The researchers then recorded the brain signals and asked the same patients to listen to speakers reciting digits between zero and nine and fed the measurements through the vocoder. They then analyzed the sound produced by the vocoder in response to the signals and cleaned them up using neural networks.

The researchers ultimately produced a robotic-sounding voice that recites the sequence of numbers.

They tested the accuracy of the recording by having volunteers listen to the recording and report what they heard.

“We found that people could understand and repeat the sounds about 75 percent of the time, which is well above and beyond any previous attempts,” Mesgarani said. “The sensitive vocoder and powerful neural networks represented the sounds the patients had originally listened to with surprising accuracy.”

Next, the researchers plan to teach the system on more complicated words and sentences, while running the same type of tests on brain signals.

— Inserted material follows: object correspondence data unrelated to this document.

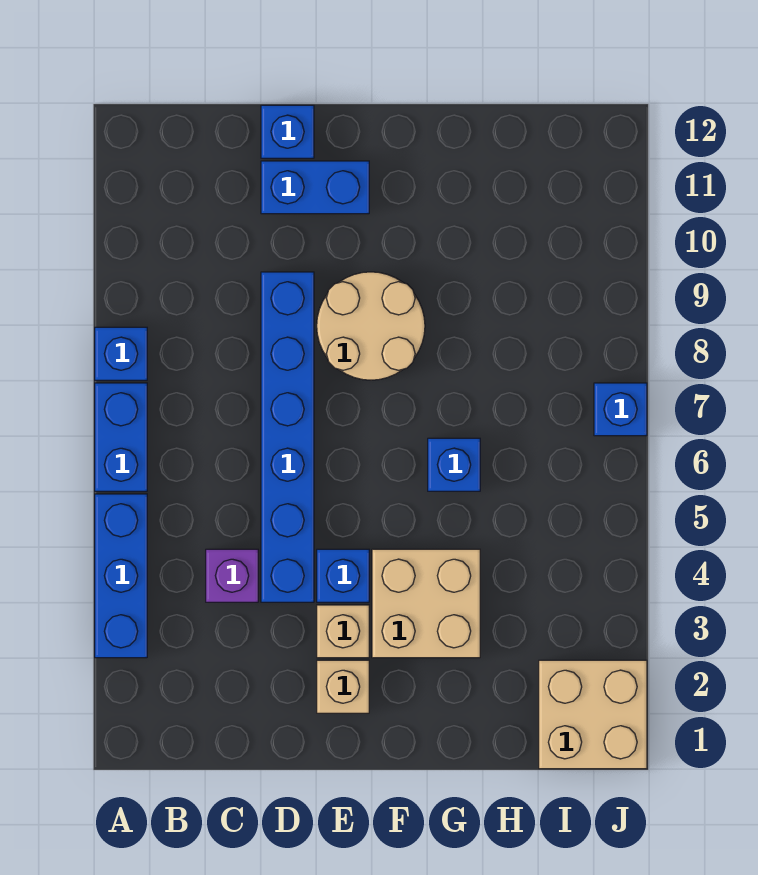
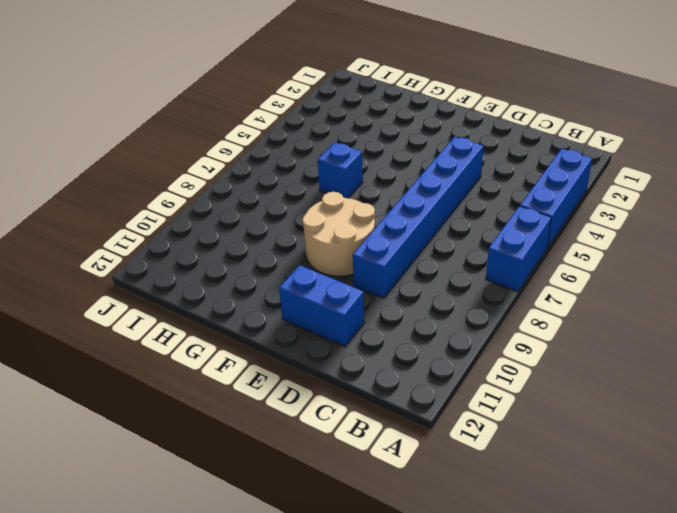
none -> blue 1x1 brick [95,327,147,380]
none -> purple 1x1 brick [206,549,258,602]
none -> blue 1x1 brick [261,105,314,158]

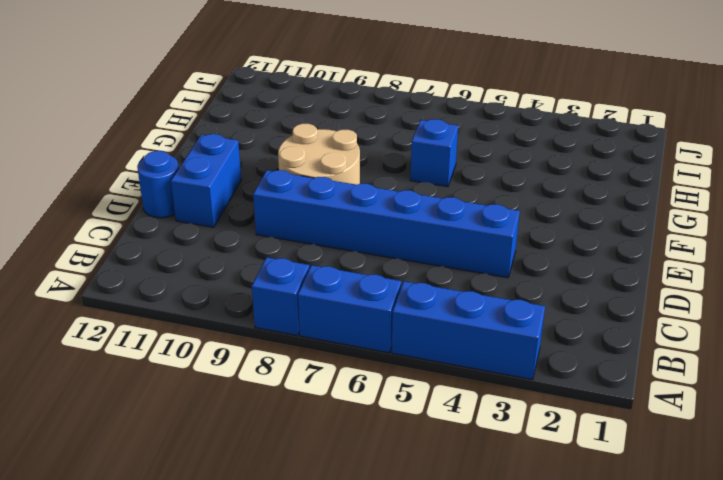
blue 1x1 round brick [137,151,179,218] -> blue 1x1 brick [261,105,314,158]
none -> purple 1x1 brick [206,549,258,602]
none -> tan 1x1 brick [317,660,369,713]
none -> tan 1x1 brick [317,605,369,658]

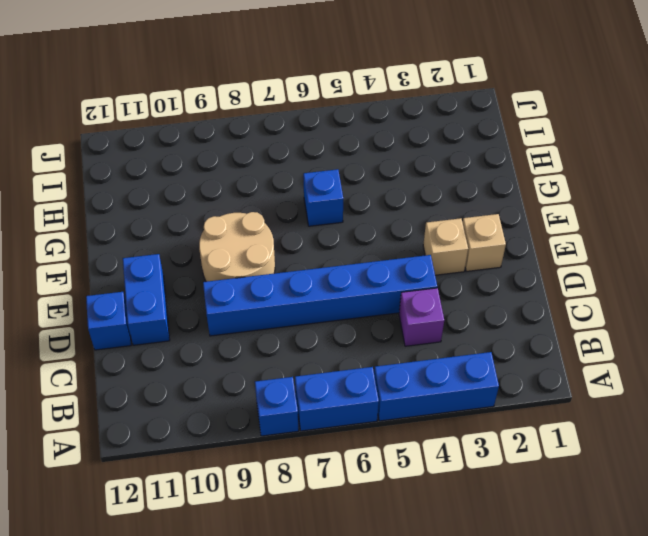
none -> blue 1x1 brick [317,549,369,602]
none -> tan 2x2 brick [372,549,480,658]
none -> tan 2x2 brick [539,660,647,769]

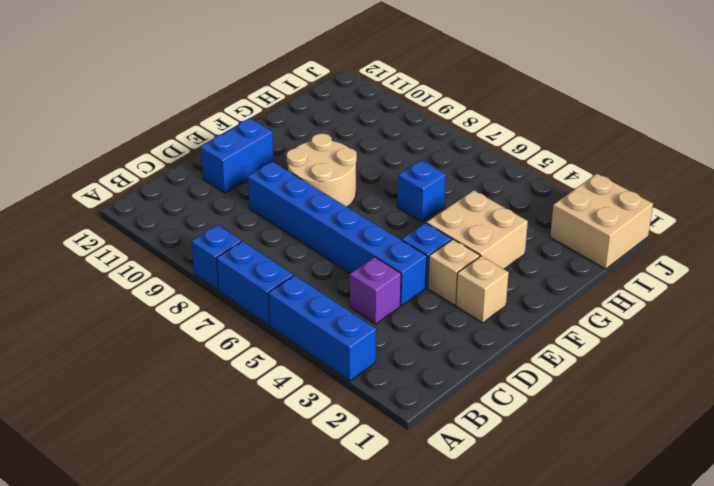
none -> blue 1x1 brick [261,105,314,158]
none -> blue 1x1 brick [594,383,647,436]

Eventually, they want the system to be implanted into the user’s body to translate thoughts directly into words.

“In this scenario, if the wearer thinks ‘I need a glass of water,’ our system could take the brain signals generated by that thought, and turn them into synthesized, verbal speech,” Mesgarani said. “This would be a game changer. It would give anyone who has lost their ability to speak, whether through injury or disease, the renewed chance to connect to the world around them.”

The study was published in Scientific Reports.